▶ **Excerto do texto**:
+ + + + + + +

Ferreira, R. (1945)

FERREIRA, Rafael. (1945). Nos Bastidores do Jornalismo. Memórias de Rafael Ferreira.

Autor: FERREIRA, Rafael

Ano de elaboração (caso não coincida com ano de publicação)

Ano de publicação/impressão: 1945

Título completo da obra: Nos Bastidores do Jornalismo – Memórias de Rafael Ferreira

Tema PRINCIPAL: Jornalistas e Vida Profissional

Local de edição: Lisboa

Editora (ou tipografia, caso não exista editora): Romano Tôrres

Número de páginas: 199

Cota na Biblioteca Nacional e noutras bibliotecas públicas

Cota na Biblioteca Nacional: P. 5862 P.

Cota na Biblioteca Pública Municipal do Porto: S2-4-15

Esboço biográfico sobre o autor ou autores (nascimento, morte, profissão, etc.)

Rafael Ferreira nasceu a 1865 e morreu a 1952 em Lisboa. Exerceu várias funções em diversos jornais. Para além disso, foi romancista, dramaturgo e poeta.

Índice da obra

Conversando: pág. 9

I-Atracção do imprevisto – Disposições para repórter: pág. 13

II-A minha iniciação – O quinzenário «O Monóculo»: pág18

III-Dia de António Enes e Moreira de Almeida: pág29

IV-Silva Graça e Século: pág55

V-Visitas de Chefes de Estado-Nos paços de Sintra, Belém e Ajuda: pág83

VI-Centenários – De Camões a Bocage: pág107

VII-Sob a bandeira brasileira – Reportagens e entrevistas: pág130

VIII-No Jornal do Comércio e das Colónias – Visitas à Batalha, ao Luso e a Coimbra: pág147

IX-Regressando à infância – Aspectos, figuras e episódios: pág165

X-O Correio da Europa e o Comércio do Porto: pág185

Recompensas morais: pág192

Resumo da obra (linhas mestras)

Esta obra é uma autobiografia de um jornalista típico do final do Século XIX e primeira metade do Século XX. É muito útil para a compreensão das transformações que ocorreram no jornalismo português nesse período de expansão da imprensa e está cheia de referências a jornalistas, a jornais, às rotinas produtivas e ao clima “boémio” das salas de redacção de então.

+ + + + + + +

▶ **Excertos das linhas**:

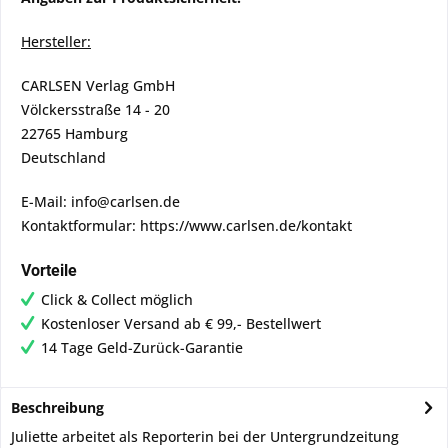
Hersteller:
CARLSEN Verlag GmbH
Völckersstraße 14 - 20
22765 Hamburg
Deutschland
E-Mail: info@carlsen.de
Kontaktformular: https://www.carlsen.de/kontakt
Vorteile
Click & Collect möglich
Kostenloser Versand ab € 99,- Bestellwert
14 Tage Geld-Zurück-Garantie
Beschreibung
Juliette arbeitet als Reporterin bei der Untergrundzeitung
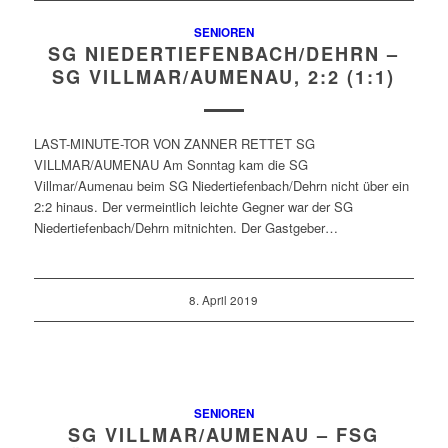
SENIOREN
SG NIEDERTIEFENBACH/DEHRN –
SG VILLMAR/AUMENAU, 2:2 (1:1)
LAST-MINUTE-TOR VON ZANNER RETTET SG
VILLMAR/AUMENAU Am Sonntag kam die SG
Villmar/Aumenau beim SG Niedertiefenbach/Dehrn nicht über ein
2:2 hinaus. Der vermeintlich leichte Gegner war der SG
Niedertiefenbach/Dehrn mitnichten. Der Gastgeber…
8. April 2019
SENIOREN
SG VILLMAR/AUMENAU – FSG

+ + + + + + +

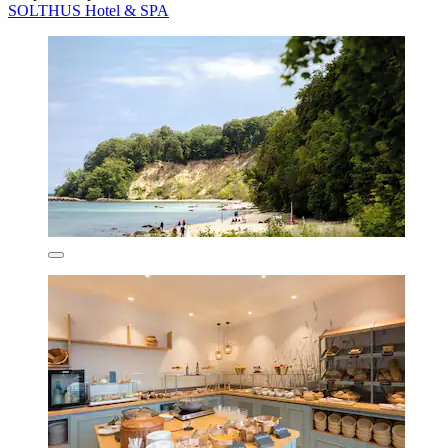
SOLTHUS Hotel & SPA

+ + + + + + +

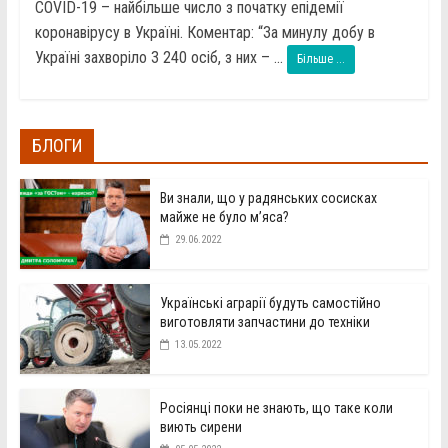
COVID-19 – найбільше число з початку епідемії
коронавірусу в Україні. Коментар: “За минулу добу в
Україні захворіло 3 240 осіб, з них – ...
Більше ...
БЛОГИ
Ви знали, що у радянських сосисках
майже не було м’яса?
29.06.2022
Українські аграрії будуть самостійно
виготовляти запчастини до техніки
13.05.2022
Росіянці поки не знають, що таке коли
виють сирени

+ + + + + + +

▶ **A sua tarefa**: Transcreva, do texto sobre as memórias de Rafael Ferreira, o trecho que começa nas palavras que contêm "VII-Sob a bandeira" e termina em "redacção de então.". As linhas apresentadas constituem material independente do texto.

▶ **Resultado da tarefa**:
VII-Sob a bandeira brasileira – Reportagens e entrevistas: pág130

VIII-No Jornal do Comércio e das Colónias – Visitas à Batalha, ao Luso e a Coimbra: pág147

IX-Regressando à infância – Aspectos, figuras e episódios: pág165

X-O Correio da Europa e o Comércio do Porto: pág185

Recompensas morais: pág192

Resumo da obra (linhas mestras)

Esta obra é uma autobiografia de um jornalista típico do final do Século XIX e primeira metade do Século XX. É muito útil para a compreensão das transformações que ocorreram no jornalismo português nesse período de expansão da imprensa e está cheia de referências a jornalistas, a jornais, às rotinas produtivas e ao clima “boémio” das salas de redacção de então.